La définition et la maîtrise des systèmes de systèmes imposent une itération permanente entre les besoins opérationnels et les capacités technologiques réelles afin d’affiner progressivement et parallèlement l’expression du besoin, la démonstration des capacités et l’acceptation des solutions retenues. Cette démarche ne peut être réalisée qu’en équipes intégrées, forces, DGA et industriels de défense.

Le LTO va donc mettre à disposition de ces équipes intégrées un ensemble d’outils et de méthodes permettant d’instrumenter tout le cycle de définition, conception, développement et validation des systèmes de systèmes, depuis l’élaboration de concept jusqu’à l’expérimentation terrain, en passant par l’ingénierie système, l’évaluation par la simulation et la capitalisation des résultats.

L’apport principal du LTO sera la garantie de la cohérence entre les différentes étapes du cycle et les itérations successives qu’il permettra de maîtriser. La première version du LTO est acquise dans le cadre du PEA démonstrateur BOA et sera pleinement opérationnelle en septembre 2007.

Les rendez-vous de TACTIC

Le démonstrateur TACTIC permettra à l’armée de terre de prendre toute la mesure des avancées technologiques réalisées au titre des études amont menées par la DGA sur des sujets aussi variés que les radios tactiques haut débit, les algorithmes de fusion de données, les capteurs optroniques, les missiles tactiques, la vétronique (électroniques à bord des véhicules), les radars, l’autonomie des robots, les armes à létalité réduite, les systèmes d’autoprotection des véhicules, les moyens de géolocalisation, etc. Toutes ces avancées technologiques ne prennent pleinement leur sens qu’utilisées dans un contexte élargi d’une unité opérationnelle de dimension raisonnable mise en situation dans des scénarios réalistes face à une force adverse représentative. Pour cela, TACTIC regroupera :

• une douzaine de véhicules blindés (chars LECLERC, VBCI, VAB, VBL modifiés…),
• une trentaine de combattants débarqués (fantassins équipés de moyens plus performants que ceux de FELIN),
• 5 robots, 2 drones, 1 système de capteurs déposés…, valorisés par un système d’information temps réel permettant :
• une tenue de situation multicapteurs avec fusion automatique des données de chaque participant,
•> une gestion coordonnée des feux délivrés par chaque participant,
• une première capacité de protection collective permettant à chacun de profiter des moyens de protection du groupe,
• l’interopérabilité interarmées, voire interalliés.

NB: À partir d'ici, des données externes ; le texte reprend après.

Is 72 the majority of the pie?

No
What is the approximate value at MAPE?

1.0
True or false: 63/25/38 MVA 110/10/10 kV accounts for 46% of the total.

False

Le démonstrateur fera l’objet de nombreuses expérimentations avant de servir d’unité expérimentale pour l’armée de terre.

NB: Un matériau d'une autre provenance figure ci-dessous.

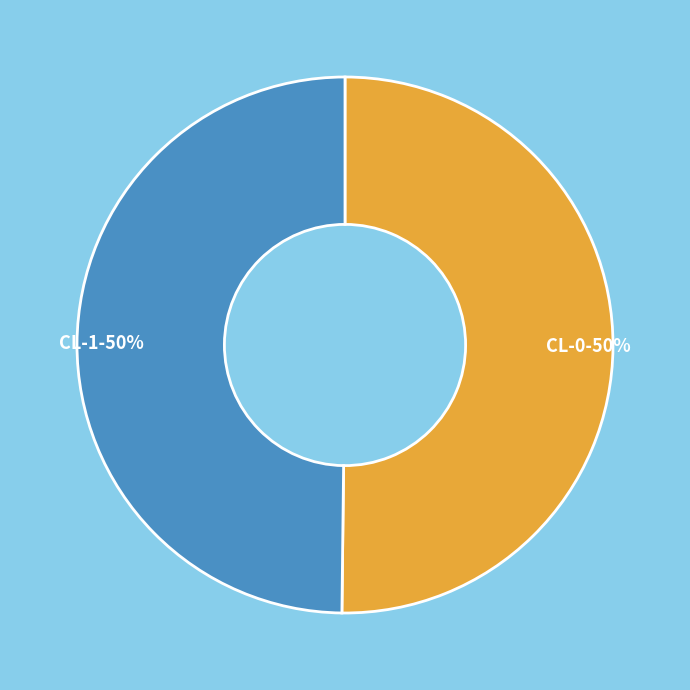

To the nearest percent, what percentage of the pie is CL-0?

50%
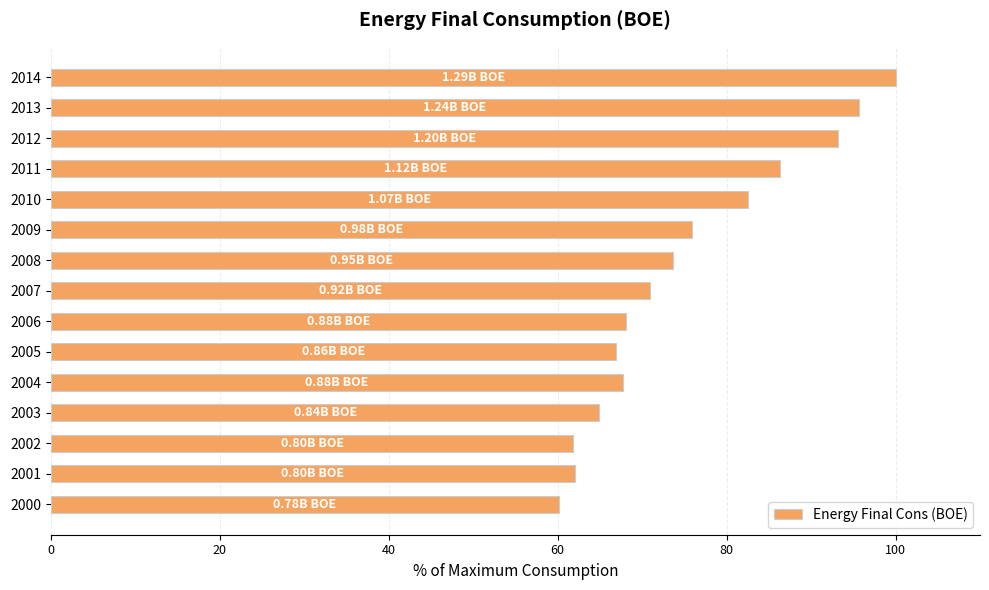

What is the ratio of the value at 2002 to the value at 2008?

0.8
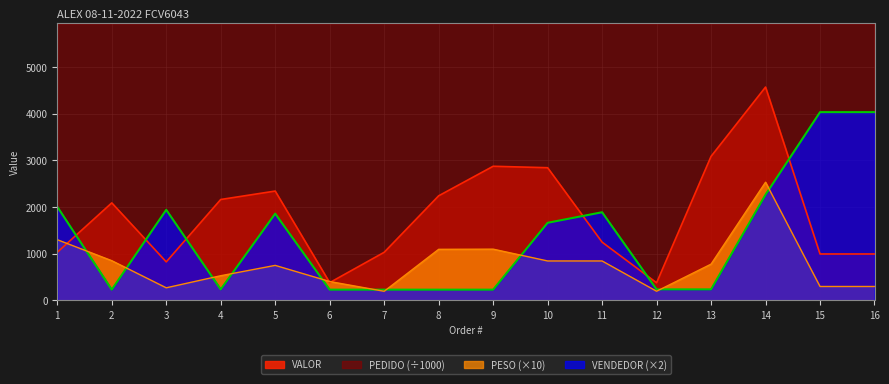

What is the maximum value for VENDEDOR?

4034.0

Les capacités élémentaires seront toutes évaluées en laboratoire avant d’être évaluées sur le terrain séparément et avant de procéder à des expérimentations globales du démonstrateur sur le terrain, notamment en coopération (dans le cadre de l’accord de coopération ARTIST), en 2009, puis lors d’une expérimentation complète, en 2012, autour de trois scénarios représentatifs (une situation de combats plus ou moins sporadiques en zone urbaine, une opération de stabilisation postconflictuelle, une situation de combats de haute intensité).

Conclusion

Enjeu majeur du développement capacitaire de l’armée de terre, mais aussi de l’évolution de l’ensemble du ministère de la Défense pour la maîtrise de ses futurs systèmes de systèmes, le PEA démonstrateur de la BOA fédère trois industriels majeurs de la défense mais procède également à la mise en œuvre d’un processus de plans d’acquisition contractuels formalisé dans le marché permettant d’étendre la participation à d’autres industriels et de bénéficier ainsi des meilleures technologies du moment sur toute la durée du marché.

Avec ce contrat, la DGA, au profit des états-majors, poursuit sa politique de développement d’une base industrielle européenne toujours plus innovante et compétitive au profit des états-majors.

À travers le lancement de ce démonstrateur, la France vise aussi à créer un effet d’entraînement sur les coopérations européennes dans le domaine de l’armement terrestre, dont ARTIST est une première étape tangible.

Ce démonstrateur permettra enfin de cristallier la convergence des approches et des échanges fructueux avec nos partenaires européens comme transatlantiques.